Implement the forward function:

def forward(self, inputs):
embedding = self.embedding(inputs)
convolution = self.activate(self.conv1d(embedding.permute(0, 2,\
1)))
pooling = F.max_pool1d(convolution,\
kernel_size=convolution.shape[2])
outputs = self.linear(pooling.squeeze(dim=2))
log_probs = F.log_softmax(outputs, dim=1)
return log_probs

More code details can be referred to here. Thanks very much for the code authors.

If we want to customize the layers to implement the algorithms, we may not only need to use the PyTorch off-the-shelf layers (such asnn.LSTM, nn.Conv1d) but also need to use the PyTorch operators (such as torch.cat/torch.transpose/torch.expand_as/torch.clamp). An example of implementing an algorithm by PyTorch can be referred to in another article:

https://ruolanlin.medium.com/text-summarization-with-pointer-generator-networks-4c9ae228c49f

2. Use Tensorflow to build a model for the NLP pipeline

1 . Customize a model with the Model layer (tf.keras.Model), pass different inputs to the model and get different outputs we want by the Model layer’s arguments.

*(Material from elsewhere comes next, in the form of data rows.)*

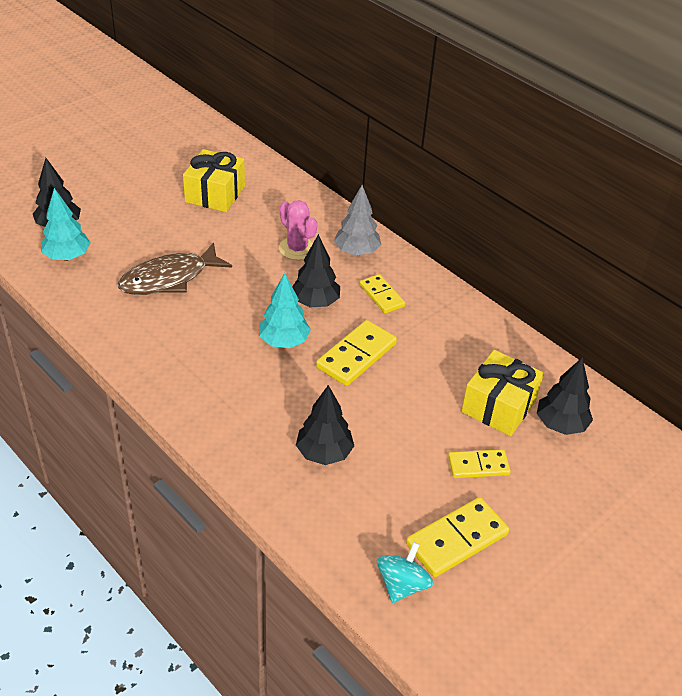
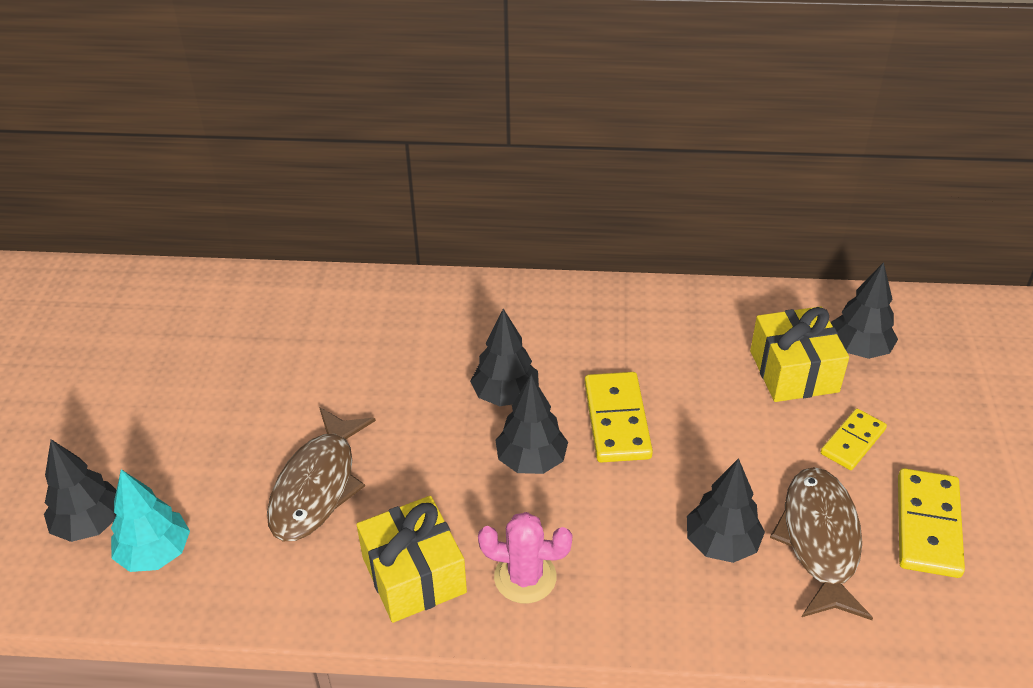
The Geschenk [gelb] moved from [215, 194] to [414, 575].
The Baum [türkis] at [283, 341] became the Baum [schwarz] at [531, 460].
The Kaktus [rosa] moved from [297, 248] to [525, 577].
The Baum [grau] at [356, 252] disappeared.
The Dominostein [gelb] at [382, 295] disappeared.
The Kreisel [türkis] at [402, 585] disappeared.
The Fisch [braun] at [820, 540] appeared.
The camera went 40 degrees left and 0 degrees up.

2. Customize a layer with tf.keras.layers.Lambda

(Consult the documentation for the Model module https://www.tensorflow.org/api_docs/python/tf/keras/Model

Consult the documentation for the lambda layer

https://www.tensorflow.org/api_docs/python/tf/keras/layers/Lambda )

Example of the Siamese network’s architecture which uses the TensorFlow Model module to pass different inputs and get outputs and lambda layer. The code of the Siamese network example comes from the Coursera course:TensorFlow: Advanced Techniques Specialization by DeepLearning.AI.

In NLP, It may use the Embedding layer, the LSTM layer, and the Conv1D layer which is more suitable for text data modeling instead of Flatten layer.

from tensorflow.keras.models import Model
from tensorflow.keras.models import Model
from tensorflow.keras.layers import Input, Flatten, Dense,
from tensorflow.keras.layers import Lambda, Dropout
def initialize_base_network():
input = Input(shape=(28,28,))
x = Flatten()(input)
x = Dense(128, activation='relu')(x)
x = Dropout(0.1)(x)
x = Dense(128, activation='relu')(x)
x = Dropout(0.1)(x)
x = Dense(128, activation='relu')(x)
return Model(inputs=input, outputs=x)
base_network = initialize_base_network()
input_a = Input(shape=(28,28,))
input_b = Input(shape=(28,28,)
vect_output_a = base_network(input_a)
vect_output_b = base_network(input_b)
def euclidean_distance(vects):
x, y = vects
sum_square = K.sum(K.square(x - y), axis=1, keepdims=True)
return K.sqrt(K.maximum(sum_square, K.epsilon()))
def eucl_dist_output_shape(shapes):
shape1, shape2 = shapes return (shape1[0], 1)
output = Lambda \
(euclidean_distance,output_shape=eucl_dist_output_shape)\
([vect_output_a, vect_output_b])
model = Model([input_a, input_b], output)

Except using the lambda layer, the customization also can be done by inheriting from tf.keras.layers.Layer

Consult the document, here is the code example from the document. ( https://www.tensorflow.org/tutorials/customization/custom_layers )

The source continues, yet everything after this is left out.